When Air Commodore Philip Byrne, the Commander of the P3 Orion Squadron, testified at the CMI Inquiry on the last day of the hearing, it appeared that the Labor senators were less than searching in their examination of his evidence - one having to leave before the end of proceedings in order to catch a plane. This was an important opportunity missed. These are a few of the questions that we would have liked to have seen pursued:

  • On the day that SIEVX sunk (19 October) it appears that two unusual things occurred in regard to aerial surveillance in the Charlie sector:

    1 - a second P3 flight was substituted for the routine Arunta helicopter flight

    2 - the second flight was cut short and failed to search in the crucial north-west sector due to bad weather.

    During the life of Operation Relex on how many occasions was Arunta's helicopter unavailable and a second P3 flight scheduled in its place?

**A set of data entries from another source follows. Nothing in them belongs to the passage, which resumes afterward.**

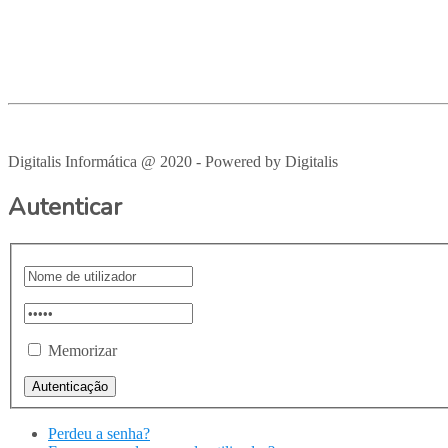
Empresa
Produtos
Serviços
Suporte
Recrutamento
Avisos Legais
Digitalis Informática @ 2020 - Powered by Digitalis
VOLTAR PAR
Autenticar
Memorizar
Perdeu a senha?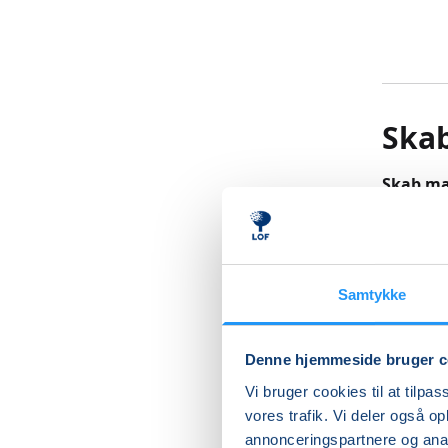
Skab
Skab mad
En skovh
træer, b
balance 
Samtykke
system o
igen.
Denne hjemmeside bruger c
På denne
skovhave
Vi bruger cookies til at tilpas
øvelser. 
vores trafik. Vi deler også 
annonceringspartnere og anal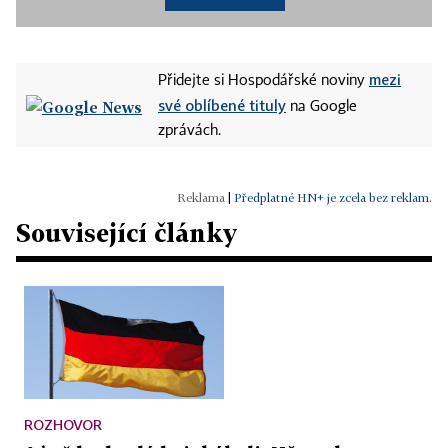
mezi
Přidejte si Hospodářské noviny
své oblíbené tituly
na Google
zprávách.
|
Předplatné HN+ je zcela bez reklam.
Související články
ROZHOVOR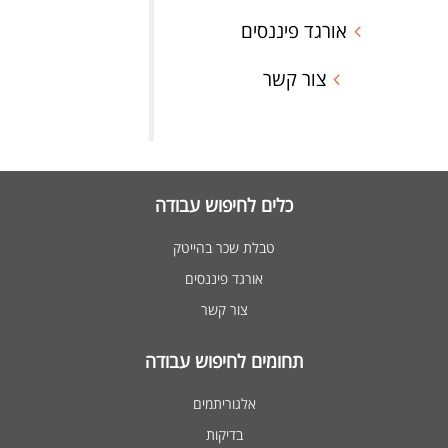
אורגד פיננסים
צור קשר
כלים לחיפוש עבודה
טבלת שכר בהייטק
אורגד פיננסים
צור קשר
תחומים לחיפוש עבודה
אלגוריתמים
בדיקות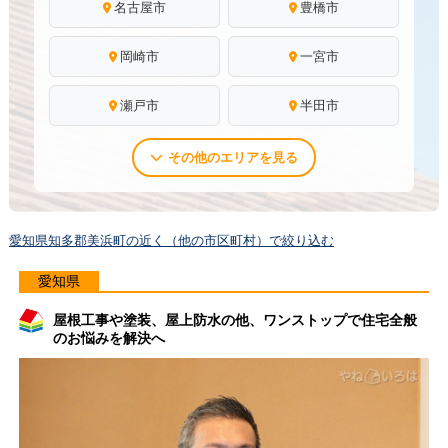
名古屋市
豊橋市
岡崎市
一宮市
瀬戸市
半田市
その他のエリアを見る
愛知県知多郡美浜町の近く（他の市区町村）で絞り込む
愛知県
屋根工事や塗装、屋上防水の他、ワンストップで住宅全般
のお悩みを解決へ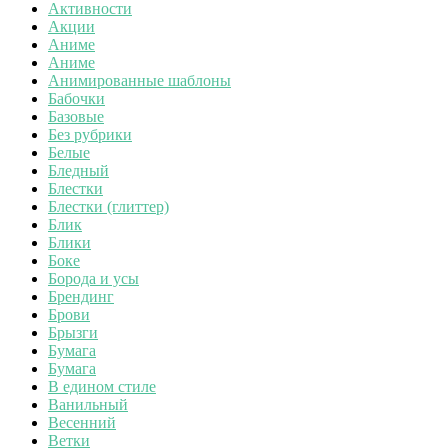
Активности
Акции
Аниме
Аниме
Анимированные шаблоны
Бабочки
Базовые
Без рубрики
Белые
Бледный
Блестки
Блестки (глиттер)
Блик
Блики
Боке
Борода и усы
Брендинг
Брови
Брызги
Бумага
Бумага
В едином стиле
Ванильный
Весенний
Ветки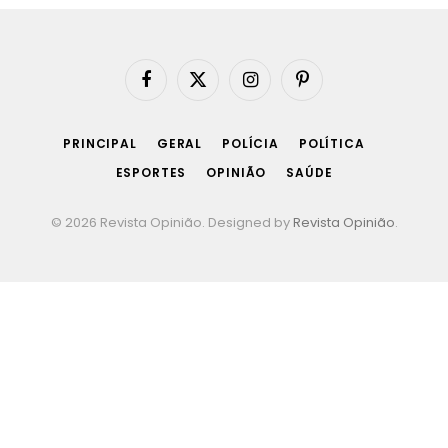
Facebook
X
Instagram
Pinterest
(Twitter)
PRINCIPAL
GERAL
POLÍCIA
POLÍTICA
ESPORTES
OPINIÃO
SAÚDE
© 2026 Revista Opinião. Designed by
Revista Opinião
.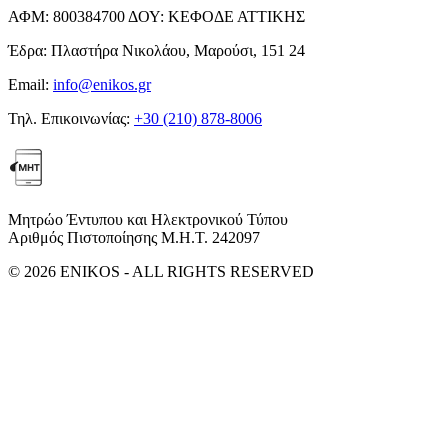
ΑΦΜ:
800384700
ΔΟΥ:
ΚΕΦΟΔΕ ΑΤΤΙΚΗΣ
Έδρα:
Πλαστήρα Νικολάου, Μαρούσι, 151 24
Email:
info@enikos.gr
Τηλ. Επικοινωνίας:
+30 (210) 878-8006
Μητρώο Έντυπου και Ηλεκτρονικού Τύπου
Αριθμός Πιστοποίησης Μ.Η.Τ. 242097
© 2026 ENIKOS - ALL RIGHTS RESERVED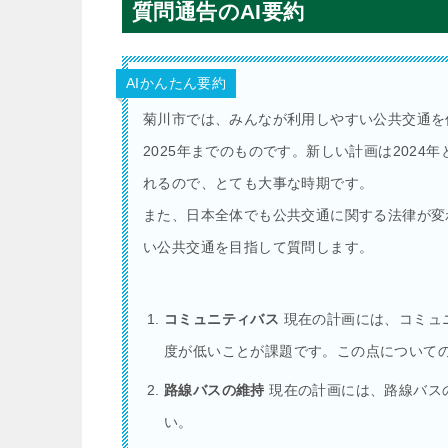
質問通告のAI要約
AIかんたん要約
菊川市では、みんなが利用しやすい公共交通を
2025年までのものです。新しい計画は2024
れるので、とても大事な時期です。
また、日本全体でも公共交通に関する法律が変
い公共交通を目指して質問します。
コミュニティバス
現在の計画には、コミュ
度が低いことが課題です。この点について
路線バスの維持
現在の計画には、路線バス
い。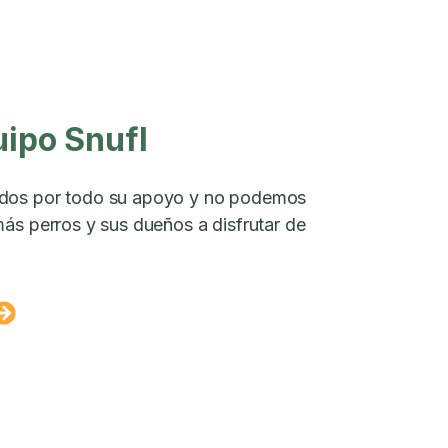
uipo Snufl
dos por todo su apoyo y no podemos
ás perros y sus dueños a disfrutar de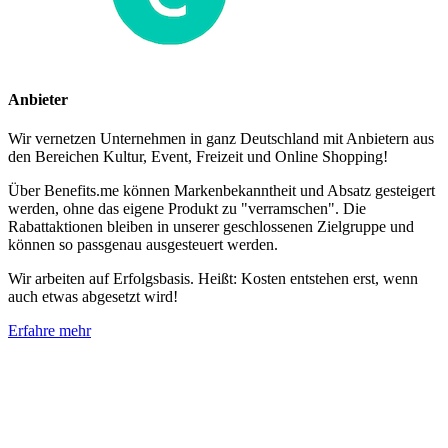
Anbieter
Wir vernetzen Unternehmen in ganz Deutschland mit Anbietern aus
den Bereichen Kultur, Event, Freizeit und Online Shopping!
Über Benefits.me können Markenbekanntheit und Absatz gesteigert
werden, ohne das eigene Produkt zu "verramschen". Die
Rabattaktionen bleiben in unserer geschlossenen Zielgruppe und
können so passgenau ausgesteuert werden.
Wir arbeiten auf Erfolgsbasis. Heißt: Kosten entstehen erst, wenn
auch etwas abgesetzt wird!
Erfahre mehr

    During the life of Operation Relex on how many occasions was the usual surveillance pattern cut short by bad weather in Charlie sector?

    During a peak surveillance time, such as 18-22 October last year, when there are reports of multiple SIEVs departing Indonesia, when an Orion made an 'unidentified radar contact' did it also observe and make note of the direction in which the vessel was heading?

    When an Orion made an 'unidentified radar contact' close to the border of the aerial surveillance zone (such as the contact at 0919 on 19 October) did it sometimes make follow up observations about such a vessel?

    When an unidentifed radar contact close to the northern border of the Charlie sector surveillance zone appeared to be heading south - would it ever happen that that vessel would be identified?

    When an Orion made an unidentified radar contact within the perimeter of the aerial surveillance zone and there were no other vessels observed in the immediate vicinity (such as the contact at 1930 on the 2nd flight of 19 October) how often would it fail to identify that vessel?